Comunità di S.Egidio


 

04/07/2008


"Rom, no all'ordinanza di Maroni. Schedate anche etnia e religione"
Protesta la comunità di Sant'Egidio. Lunedì il caso al Parlamento Ue

 

ROMA—«No all’ordinanza confusa e sbagliata del ministro Maroni». No a schedature etniche. Il presidente della Comunità di Sant’Egidio, Marco Impagliazzo, fa distribuire la fotocopia di un atto di censimento del commissario per l’emergenza a Napoli (il prefetto) e subito scoppia un caso che potrebbe arrivare alla Corte di Strasburgo. Perché in chiare lettere - sul documento redatto dalla polizia - spicca l’etnia della persona «rom di Serbia» e la religione «ortodossa». Una schedatura razzista, che rischia di rievocare la persecuzione degli ebrei in Germania e le pratiche del regime collaborazionista di Vichy.

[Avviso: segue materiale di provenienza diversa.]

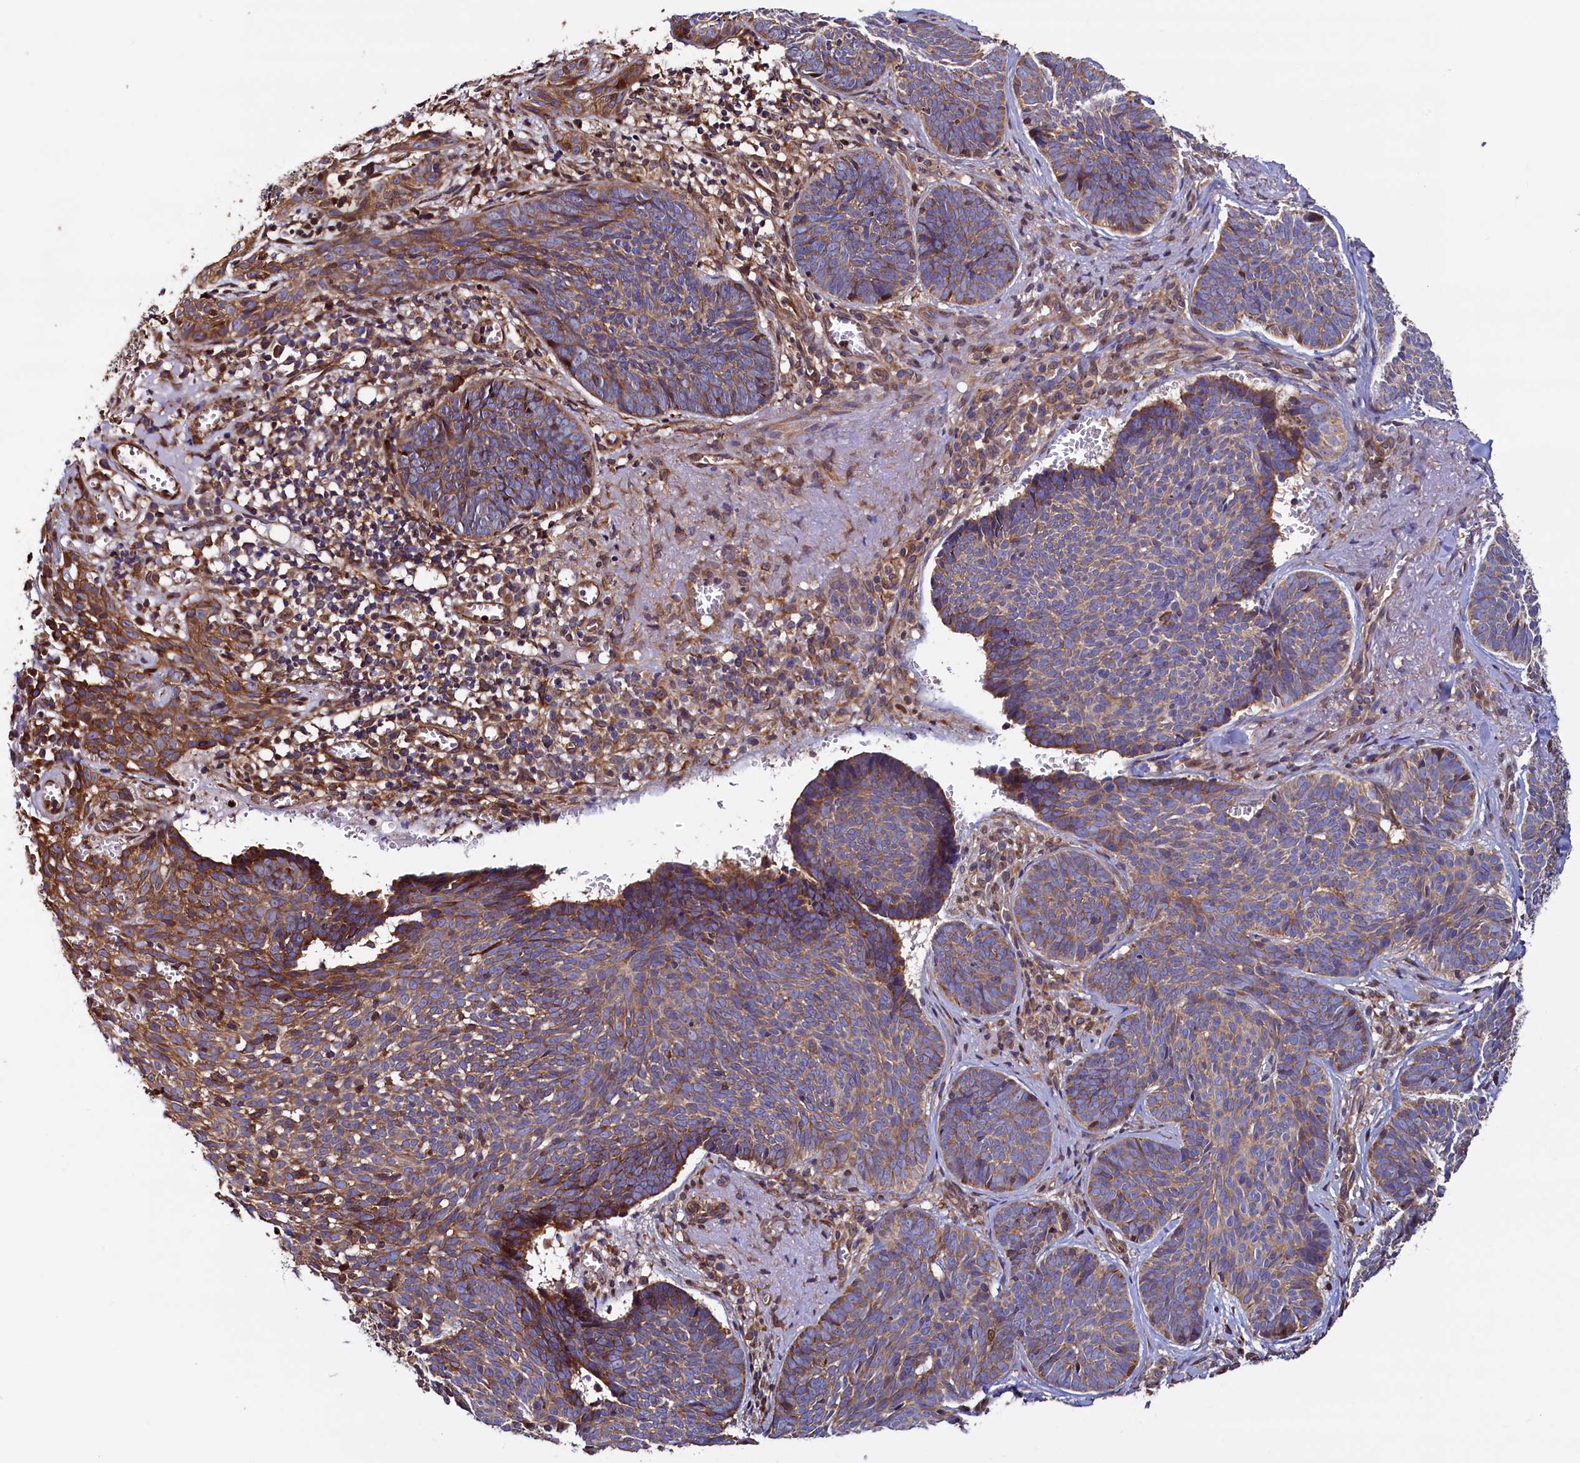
{"staining": {"intensity": "moderate", "quantity": "25%-75%", "location": "cytoplasmic/membranous"}, "tissue": "skin cancer", "cell_type": "Tumor cells", "image_type": "cancer", "snomed": [{"axis": "morphology", "description": "Basal cell carcinoma"}, {"axis": "topography", "description": "Skin"}], "caption": "A photomicrograph showing moderate cytoplasmic/membranous positivity in approximately 25%-75% of tumor cells in skin cancer (basal cell carcinoma), as visualized by brown immunohistochemical staining.", "gene": "ATXN2L", "patient": {"sex": "female", "age": 74}}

Un altro esponente della comunità, Mario Marazziti, coglie l’occasione per elogiare il «saggio» atteggiamento del prefetto di Roma Mosca, che rifiuta di prendere le impronte digitali ai bambini rom, e sottolinea il punto che più sta a cuore a tanti cattolici: «Non puo passare un messaggio culturale così grave come l’identificazione selettiva per etnia o religione, giustificando i pregiudizi e le paure di una parte della popolazione e attuando una prassi sbagliata e discriminatoria, che fa leva sulla “diversità” dei Rom». Ieri, peraltro, il ministro Maroni ha incontrato il presidente dell’Unicef Spadafora, assicurando che non verranno schedati in modo indiscriminato tutti i bambini rom e che le operazioni verranno effettuate rispettando i diritti dei minori.

Cresce quotidianamente il pressing dell’associazionismo cattolico contro il progetto schedature. Le Acli denunciano «inaccettabili censimenti etnici», mentre insorgono le riviste cattoliche per ragazzi. «Non criminalizzate i bambini rom. Schedare solo loro vanifica il principio di uguaglianza tra tutti i bambini», suona l’appello firmato dai direttori del Giornalino, delPiccolo Missionario, di Mondo Erre e di Italia Missionaria. Al documento ha aderito il Forum degli oratori italiani.

L’Avvenire, giornale dell’episcopato, pubblica una lunga intervista al ministro Maroni, dal titolo “Non sono Erode”. Segno che la Chiesa non vuole lo scontro frontale con il governo, ma raddrizzare semmai una tendenza pericolosa. Anche la Comunità di Sant’Egidio parla di «piattaforma di buon senso» per migliorare l’azione governativa. Servono programmi di scolarizzazione, abitazione, lavoro, identità legale (per gli apolidi) e su questa base - sia chiaro - è giustissimo il contrasto a ogni forma di illegalità e di sfruttamento dei minori. Anzi, sottolinea Impagliazzo, ben venga un’azione più severa di presidi, assistenti sociali, tribunali per i minori per tutelare i bambini, anche a costo di togliere la potestà genitoriale a chi non li cura. Da precisare che su 140.000 zingari la metà sono italiani e solo una parte vive nei campi.

Intanto il commissario per i diritti umani del Consiglio d’Europa, Thomas Hammarberg, ha inviato a Roma un memorandum per «rafforzare la sfera dei diritti umani» nell’ambito delle misure del pacchetto sicurezza. All’Europarlamento si terrà lunedì, su richiesta di liberaldemocratici e verdi, un dibattito sulla schedatura dei rom in Italia attraverso le impronte digitali. Martedì ci sarà il voto di una risoluzione.

Sulla vicenda regna tuttora parecchia confusione.A Milano il sindaco Moratti ritiene le impronte un «metodo sicuro per conoscere l’identità dei bambini rom e proteggerli». A Napoli si prendono le impronte, a Roma no. Il Pd Soro parla di «cieca ostinazione del governo».